*** Block opens ***

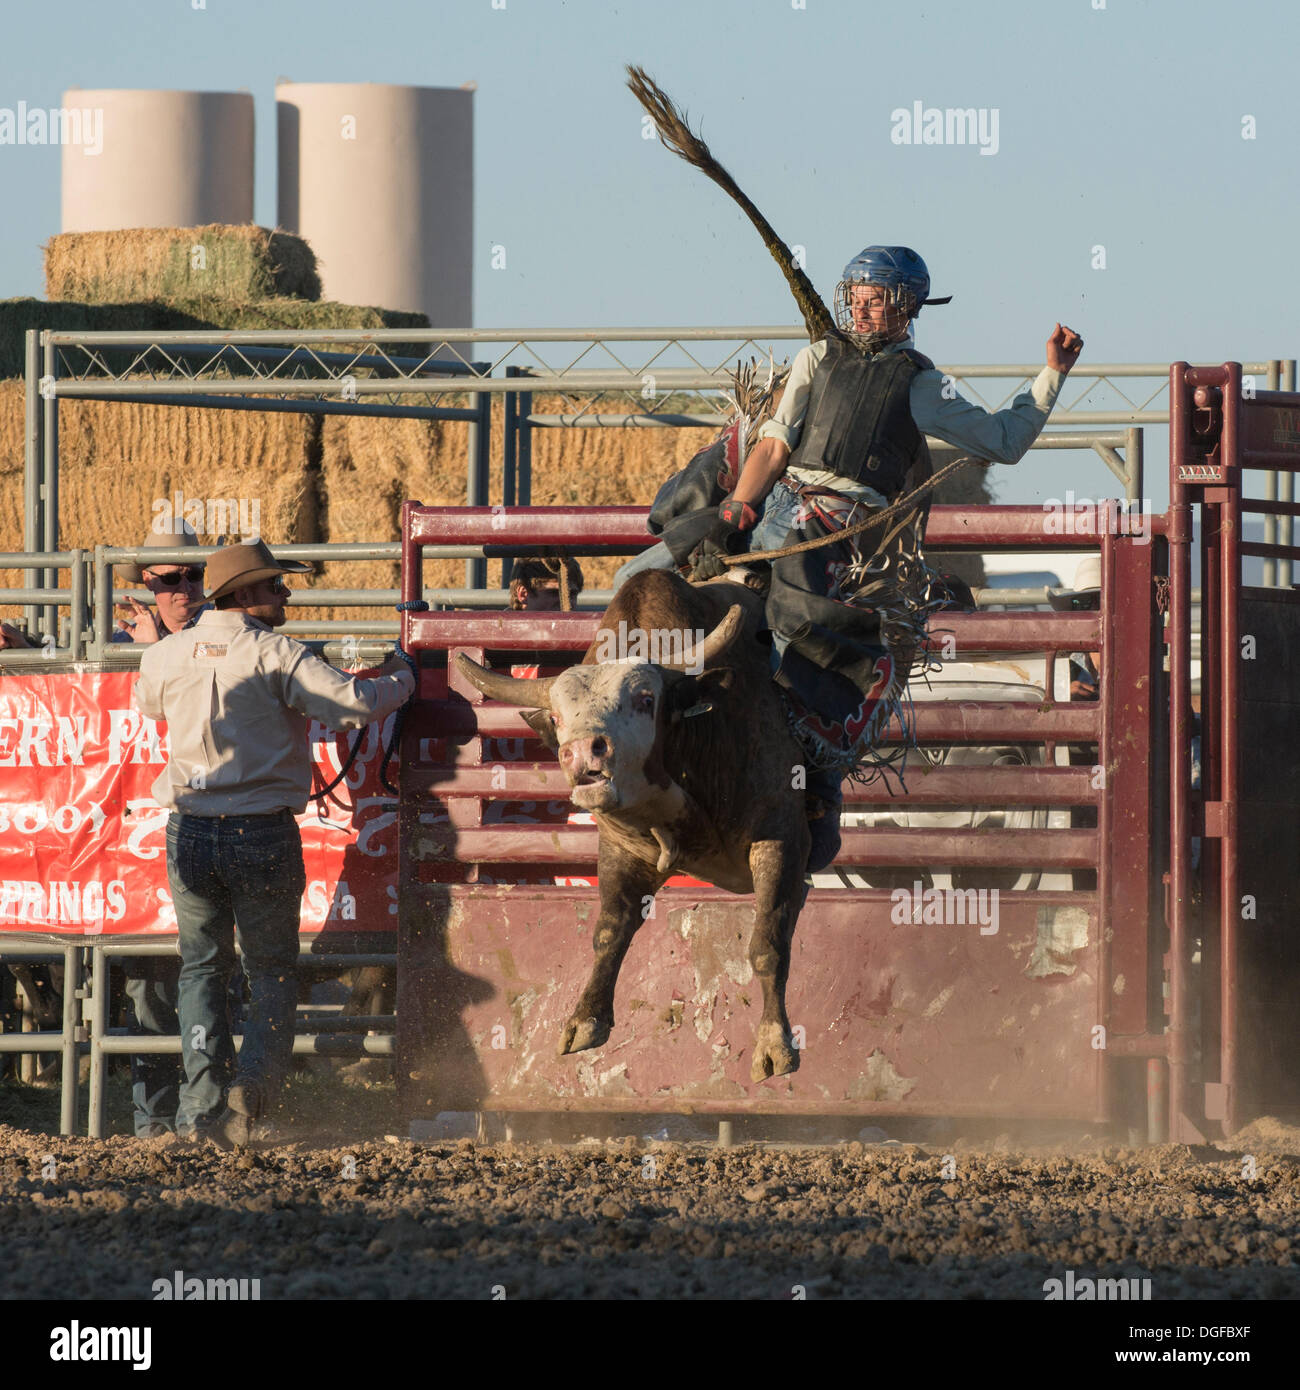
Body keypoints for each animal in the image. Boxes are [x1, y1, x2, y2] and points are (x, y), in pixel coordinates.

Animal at [453, 569, 806, 1078]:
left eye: (644, 698)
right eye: (557, 716)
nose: (581, 751)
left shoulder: (782, 838)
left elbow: (768, 941)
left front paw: (775, 1041)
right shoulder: (622, 851)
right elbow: (609, 931)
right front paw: (586, 1018)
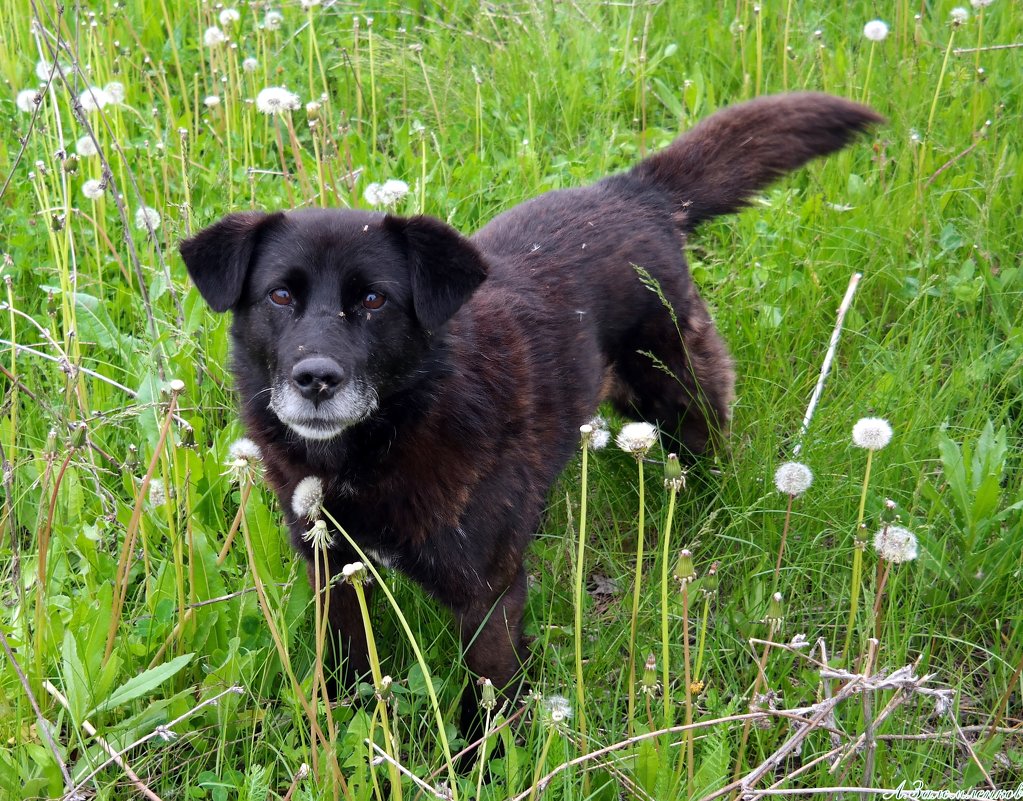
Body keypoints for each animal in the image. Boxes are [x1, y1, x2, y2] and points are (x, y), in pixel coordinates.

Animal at [182, 92, 879, 728]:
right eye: (280, 295)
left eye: (375, 300)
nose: (316, 378)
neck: (389, 436)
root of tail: (634, 192)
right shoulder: (334, 570)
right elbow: (349, 664)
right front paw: (345, 727)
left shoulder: (489, 594)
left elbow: (485, 696)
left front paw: (478, 762)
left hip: (673, 389)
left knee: (704, 451)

*** Block closes ***

Among the lines above, find each one containing the string "front" and copy it.

■ **EXERCISE SOLUTION**
left front paw: (775, 1041)
right front paw: (586, 1018)
right front paw: (345, 727)
left front paw: (478, 762)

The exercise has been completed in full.